I'm a fan of the Old-Timey. How about you?

Versatile Rapport

This is the goal* here, fellas: the Holy Grail of friendship where best friends and lifelong friends tend to spring from. You can talk about anything under the sun and know that they won't judge you for it. You can invite them to anything from a concert to the movies to comic con. How do we achieve this?

We begin with the standard advice of "find something in common," though that's required - it's just an easy beginning. Instead of continuing on that topic forever, you jump topics to something else you have as an interest. Talk about that, see how it goes, and jump to another topic.

Your conversation partner will come to view you as someone they can bring up any topic with. You are approachable, open, and trustworthy.

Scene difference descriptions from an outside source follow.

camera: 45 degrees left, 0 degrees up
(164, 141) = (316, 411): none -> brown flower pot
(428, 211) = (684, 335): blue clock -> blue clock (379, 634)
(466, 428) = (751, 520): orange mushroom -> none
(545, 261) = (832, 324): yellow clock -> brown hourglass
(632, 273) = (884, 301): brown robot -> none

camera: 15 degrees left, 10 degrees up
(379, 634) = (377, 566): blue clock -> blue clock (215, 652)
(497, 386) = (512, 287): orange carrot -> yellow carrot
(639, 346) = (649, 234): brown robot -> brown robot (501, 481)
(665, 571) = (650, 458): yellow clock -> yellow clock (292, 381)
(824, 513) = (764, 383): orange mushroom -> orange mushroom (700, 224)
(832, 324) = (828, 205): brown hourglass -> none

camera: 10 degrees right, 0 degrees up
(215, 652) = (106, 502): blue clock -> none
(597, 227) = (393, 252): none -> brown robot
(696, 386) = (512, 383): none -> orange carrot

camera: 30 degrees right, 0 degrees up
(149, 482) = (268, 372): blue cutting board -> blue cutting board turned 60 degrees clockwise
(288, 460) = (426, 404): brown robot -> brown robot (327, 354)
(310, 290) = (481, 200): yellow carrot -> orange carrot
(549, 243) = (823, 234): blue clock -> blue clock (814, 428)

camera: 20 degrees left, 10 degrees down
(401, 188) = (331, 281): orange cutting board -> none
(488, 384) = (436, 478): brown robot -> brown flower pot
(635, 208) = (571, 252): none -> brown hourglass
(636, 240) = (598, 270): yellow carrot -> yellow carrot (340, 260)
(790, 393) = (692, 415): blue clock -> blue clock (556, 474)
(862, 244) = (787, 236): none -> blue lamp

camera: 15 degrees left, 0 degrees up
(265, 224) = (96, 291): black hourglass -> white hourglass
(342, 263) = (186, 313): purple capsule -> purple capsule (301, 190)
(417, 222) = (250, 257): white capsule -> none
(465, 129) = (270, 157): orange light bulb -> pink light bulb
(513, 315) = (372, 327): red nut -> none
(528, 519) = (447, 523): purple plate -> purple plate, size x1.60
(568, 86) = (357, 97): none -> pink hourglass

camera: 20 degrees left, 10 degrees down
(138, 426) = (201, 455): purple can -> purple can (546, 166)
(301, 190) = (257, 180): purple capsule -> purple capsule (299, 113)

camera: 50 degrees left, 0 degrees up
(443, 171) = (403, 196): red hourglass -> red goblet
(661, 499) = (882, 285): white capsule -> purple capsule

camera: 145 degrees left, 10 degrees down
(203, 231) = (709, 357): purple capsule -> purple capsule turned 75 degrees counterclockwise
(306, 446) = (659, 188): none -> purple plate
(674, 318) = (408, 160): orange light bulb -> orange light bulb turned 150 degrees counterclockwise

There are a few more general tips I would throw in on top to really drive this home:

  1. If your partner is really lighting up, stay on the topic for a while until it stalls. Be brave enough to let silence hang for a second, allowing your partner to take the lead.
  2. After a topic change, watch for if they're comfortable with the new topic. Did they stop talking? Are they still engaged? If they seem uncomfortable, finish up what you were saying and move on.
  3. Once a topic has passed, don't dredge it back up. This can be difficult when you find you're grasping at straws. Move forward to cover more ground, not back. How do you bring up a topic that's not very related? "That reminds me of X" or "I don't know why, but this makes me think of Y"
  4. Meet in as many different environments you can. This is the physical version of covering a lot of topics. It will feel more natural seeing you in new environments.
  5. Reserve judgment on anything - whether it be on your conversation partner or random people. Nothing clams people up more than the fear of being judged.
  6. Tell stories that you heard or from your past; avoid constant interviewing.
  7. Reciprocity; Share something personal, and give them the opportunity to share something back.
  8. Fractionation; 2 steps forward, 1 step back. Follow this with your sharing and it will be difficult to overshare. Be aware that a step should be something a little smaller, like a pleasant story from your childhood. Nothing traumatic.
  9. Throw out opinions on things. "I'm not a fan of the blazer and V-neck combination." Sure, it's random, but it will usually drive the conversation with them offering their opinion.
  10. Related to the last one: Nothing is embarrassing unless you allow it to be. Bad things happen to all of us. Learn to laugh at it and you'll lead a much happier life.
  11. Accept their opinions and perspectives as their truth. It may not mesh with yours, but it's equally valid.
  12. Gotta say, not a fan.
  13. Give them your attention instead of waiting for your turn to talk. By keeping your phone in your pocket, you'll already be leaps and bounds ahead of most people today.
  14. Say Yes to as many social offers as you can. This can be a self-fulfilling prophecy, as you'll get more offers to do things the more times you say yes. If you can't make an invitation, counter offer with either a reschedule or another activity altogether.
Follow these points and you'll be making friends all over the place. It should also be pointed out that this is more for the beginning of the friendship. If you've covered various topics and want to go deeper, feel free - they're guidelines more than steadfast rules. I'd be happy to expand on any of these points, but this post is getting unwieldy as it is. If you enjoyed it or want to know more, please comment and I would be happy to expand on whichever points you like!

One final point I'd like to make: The number one thing that matters for any relationship is the amount of time you dedicate toward it. As obvious as it should be: People spend time on what - and whom - they care about.

Editing Music: Weathered by Jack Garratt

*That's if you aren't looking for a purely functional friend. There's nothing wrong with deep rapport so long as that's what you want to get.